AIM OF THE TASK: Your answer should be one number, the count of lines in the records that carry the string "Tage".

RECORDS SHOWN:
Content starts

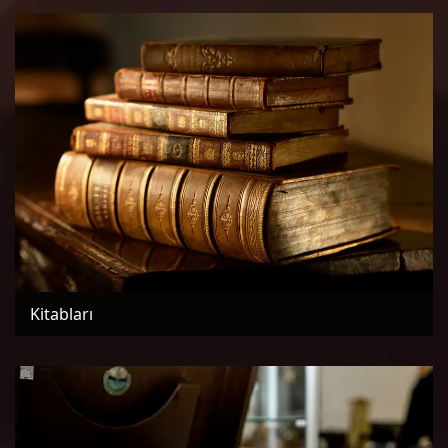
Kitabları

Content ends
Content starts

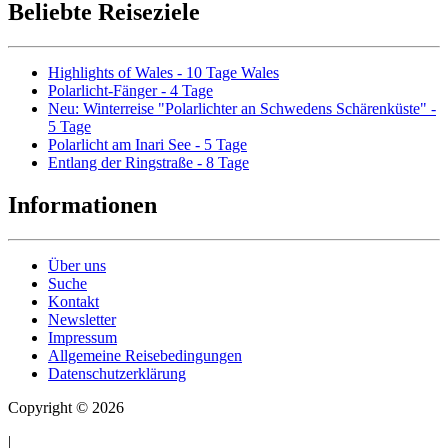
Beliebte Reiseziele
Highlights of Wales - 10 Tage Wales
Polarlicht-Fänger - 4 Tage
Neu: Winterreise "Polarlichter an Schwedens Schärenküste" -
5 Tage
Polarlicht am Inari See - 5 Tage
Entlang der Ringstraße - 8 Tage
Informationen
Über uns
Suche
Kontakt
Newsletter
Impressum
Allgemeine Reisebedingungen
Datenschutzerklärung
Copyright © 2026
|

Content ends

SOLUTION TO THE PROBLEM: 5